*练习目标*.
在这篇讲视频旁白生成的博文里，提示词中每隔多少帧取一张画面？

*所给文本*.
⟨

使用视觉模型为视频添加一段旁白并使用TTS模型生成语音-CSDN博客

使用OpenAI

示例视频：

创建一个客户端：

api_key = "xxx"

client = OpenAI(api_key=api_key)

进行视频理解需要使用具有视觉能力的模型，通过读取视频的帧来实现。

读取视频的帧：

video = cv2.VideoCapture("TesseractOCR图片文字识别效果.mp4")

base64Frames = []
while video.isOpened():
    success, frame = video.read()
    if not success:
        break
    _, buffer = cv2.imencode(".jpg", frame)
    base64Frames.append(base64.b64encode(buffer).decode("utf-8"))

video.release()
print(len(base64Frames), "frames read.")

提示词中不需要包含所有图片，可以隔一个60帧来一张：

PROMPT_MESSAGES = [
    {
        "role": "user",
        "content": [
            "这些是视频的画面。生成一段旁白。",
            *map(lambda x: {"image": x, "resize": 768}, base64Frames[0::60]),
        ],
    },
]
params = {
    "model": "gpt-4o",
    "messages": PROMPT_MESSAGES,
    "max_tokens": 500,
}

result = client.chat.completions.create(**params)
print(result.choices[0].message.content)

效果：

image-20250128092517115

然后使用TTS模型进行文本转语言，再使用pygame直接播放：

response = requests.post(
    "https://api.openai.com/v1/audio/speech",
    headers={
        "Authorization": f"Bearer {api_key}",
    },
    json={
        "model": "tts-1-1106",
        "input": result.choices[0].message.content,
        "voice": "onyx",
    },
)

audio = b""
for chunk in response.iter_content(chunk_size=1024 * 1024):
    audio += chunk

# 将音频数据保存到一个文件中
with open("output9.mp3", "wb") as f:
    f.write(audio)

⟩

*待分析数据*.
⟨

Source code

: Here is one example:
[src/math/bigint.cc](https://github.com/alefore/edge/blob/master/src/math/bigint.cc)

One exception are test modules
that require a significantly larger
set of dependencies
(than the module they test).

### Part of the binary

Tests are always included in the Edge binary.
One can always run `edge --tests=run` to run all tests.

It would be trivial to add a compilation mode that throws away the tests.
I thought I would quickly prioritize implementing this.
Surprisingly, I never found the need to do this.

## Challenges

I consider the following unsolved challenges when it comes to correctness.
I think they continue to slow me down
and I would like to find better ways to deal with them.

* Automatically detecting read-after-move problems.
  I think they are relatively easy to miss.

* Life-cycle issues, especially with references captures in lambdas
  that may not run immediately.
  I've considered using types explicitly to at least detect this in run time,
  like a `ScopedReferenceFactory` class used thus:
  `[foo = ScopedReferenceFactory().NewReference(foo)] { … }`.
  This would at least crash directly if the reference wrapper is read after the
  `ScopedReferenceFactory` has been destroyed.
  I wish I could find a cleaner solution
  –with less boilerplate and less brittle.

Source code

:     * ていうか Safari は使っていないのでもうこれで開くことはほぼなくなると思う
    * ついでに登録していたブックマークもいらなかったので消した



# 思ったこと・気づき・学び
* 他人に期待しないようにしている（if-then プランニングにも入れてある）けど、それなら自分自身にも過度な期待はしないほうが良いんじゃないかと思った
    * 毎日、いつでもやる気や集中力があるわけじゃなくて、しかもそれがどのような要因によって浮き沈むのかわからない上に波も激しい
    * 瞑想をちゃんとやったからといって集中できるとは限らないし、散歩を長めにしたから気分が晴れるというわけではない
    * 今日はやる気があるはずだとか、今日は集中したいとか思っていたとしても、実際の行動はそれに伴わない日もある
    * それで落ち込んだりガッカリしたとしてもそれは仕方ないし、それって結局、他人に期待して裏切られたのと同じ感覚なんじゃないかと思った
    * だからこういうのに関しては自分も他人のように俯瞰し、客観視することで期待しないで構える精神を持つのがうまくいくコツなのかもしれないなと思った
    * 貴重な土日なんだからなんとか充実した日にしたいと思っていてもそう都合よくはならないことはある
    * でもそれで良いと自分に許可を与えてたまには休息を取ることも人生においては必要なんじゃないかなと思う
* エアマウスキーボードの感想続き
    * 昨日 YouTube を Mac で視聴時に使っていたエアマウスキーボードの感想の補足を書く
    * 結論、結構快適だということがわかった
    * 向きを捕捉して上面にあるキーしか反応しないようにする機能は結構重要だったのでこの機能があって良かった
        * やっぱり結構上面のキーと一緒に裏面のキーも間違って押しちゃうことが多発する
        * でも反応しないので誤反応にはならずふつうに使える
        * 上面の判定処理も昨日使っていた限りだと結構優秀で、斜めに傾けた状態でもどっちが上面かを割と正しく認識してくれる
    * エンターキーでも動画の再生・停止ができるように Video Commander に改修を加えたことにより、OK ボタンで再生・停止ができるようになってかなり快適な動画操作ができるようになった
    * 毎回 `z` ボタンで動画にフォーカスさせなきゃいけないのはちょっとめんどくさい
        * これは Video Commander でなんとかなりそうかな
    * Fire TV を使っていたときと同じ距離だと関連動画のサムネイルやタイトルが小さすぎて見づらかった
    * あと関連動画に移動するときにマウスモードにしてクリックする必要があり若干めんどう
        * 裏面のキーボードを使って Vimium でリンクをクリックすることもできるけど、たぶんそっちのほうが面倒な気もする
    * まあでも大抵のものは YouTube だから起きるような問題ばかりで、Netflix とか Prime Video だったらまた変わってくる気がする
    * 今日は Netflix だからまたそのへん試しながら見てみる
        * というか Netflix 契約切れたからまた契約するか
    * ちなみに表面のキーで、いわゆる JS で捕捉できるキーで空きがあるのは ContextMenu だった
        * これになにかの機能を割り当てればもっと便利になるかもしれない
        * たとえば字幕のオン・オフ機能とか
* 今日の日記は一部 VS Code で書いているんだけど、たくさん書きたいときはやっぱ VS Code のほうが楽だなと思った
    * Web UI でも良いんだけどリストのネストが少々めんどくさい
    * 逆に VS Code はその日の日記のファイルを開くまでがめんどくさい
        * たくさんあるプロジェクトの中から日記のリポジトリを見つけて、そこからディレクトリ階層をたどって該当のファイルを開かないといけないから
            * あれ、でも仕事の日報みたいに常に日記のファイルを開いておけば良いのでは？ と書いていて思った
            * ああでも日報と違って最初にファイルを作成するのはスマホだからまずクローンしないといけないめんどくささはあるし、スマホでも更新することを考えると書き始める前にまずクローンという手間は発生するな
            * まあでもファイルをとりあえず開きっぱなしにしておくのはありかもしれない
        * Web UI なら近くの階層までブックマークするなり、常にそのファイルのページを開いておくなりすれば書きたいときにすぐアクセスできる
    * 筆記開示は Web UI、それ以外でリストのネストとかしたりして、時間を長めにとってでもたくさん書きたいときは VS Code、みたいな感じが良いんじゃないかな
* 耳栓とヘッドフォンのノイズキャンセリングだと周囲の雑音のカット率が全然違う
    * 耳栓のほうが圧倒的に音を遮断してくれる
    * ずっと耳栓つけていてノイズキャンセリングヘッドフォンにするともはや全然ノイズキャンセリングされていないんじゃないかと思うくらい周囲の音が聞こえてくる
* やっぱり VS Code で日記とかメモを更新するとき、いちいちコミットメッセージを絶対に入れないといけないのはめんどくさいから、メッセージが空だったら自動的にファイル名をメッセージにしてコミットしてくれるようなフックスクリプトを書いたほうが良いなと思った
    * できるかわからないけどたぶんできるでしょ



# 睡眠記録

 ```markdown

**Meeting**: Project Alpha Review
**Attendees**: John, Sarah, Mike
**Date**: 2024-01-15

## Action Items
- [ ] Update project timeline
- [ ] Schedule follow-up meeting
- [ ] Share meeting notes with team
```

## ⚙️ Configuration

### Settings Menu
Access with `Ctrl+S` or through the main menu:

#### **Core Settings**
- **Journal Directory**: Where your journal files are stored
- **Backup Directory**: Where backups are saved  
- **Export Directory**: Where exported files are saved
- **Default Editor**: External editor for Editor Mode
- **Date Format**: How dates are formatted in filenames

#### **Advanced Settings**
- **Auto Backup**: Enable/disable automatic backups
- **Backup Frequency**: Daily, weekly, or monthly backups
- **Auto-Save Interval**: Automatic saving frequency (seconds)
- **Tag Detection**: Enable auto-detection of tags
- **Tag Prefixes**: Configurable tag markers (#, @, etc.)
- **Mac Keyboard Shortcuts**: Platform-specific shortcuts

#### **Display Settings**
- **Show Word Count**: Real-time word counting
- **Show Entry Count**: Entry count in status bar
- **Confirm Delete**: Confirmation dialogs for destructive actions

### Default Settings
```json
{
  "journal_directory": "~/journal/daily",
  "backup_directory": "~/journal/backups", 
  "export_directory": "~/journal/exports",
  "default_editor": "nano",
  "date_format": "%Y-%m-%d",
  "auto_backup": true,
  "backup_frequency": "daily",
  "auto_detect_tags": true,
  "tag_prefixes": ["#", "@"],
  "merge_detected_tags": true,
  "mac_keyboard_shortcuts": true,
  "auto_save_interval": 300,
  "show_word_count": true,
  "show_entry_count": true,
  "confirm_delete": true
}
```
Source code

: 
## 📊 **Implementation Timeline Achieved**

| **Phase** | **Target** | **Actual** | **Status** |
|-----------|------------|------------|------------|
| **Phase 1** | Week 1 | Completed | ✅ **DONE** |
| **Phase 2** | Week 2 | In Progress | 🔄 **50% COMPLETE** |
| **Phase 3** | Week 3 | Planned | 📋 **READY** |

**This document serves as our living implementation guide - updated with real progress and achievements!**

⟩

*参考解答*.
每隔60帧取一张。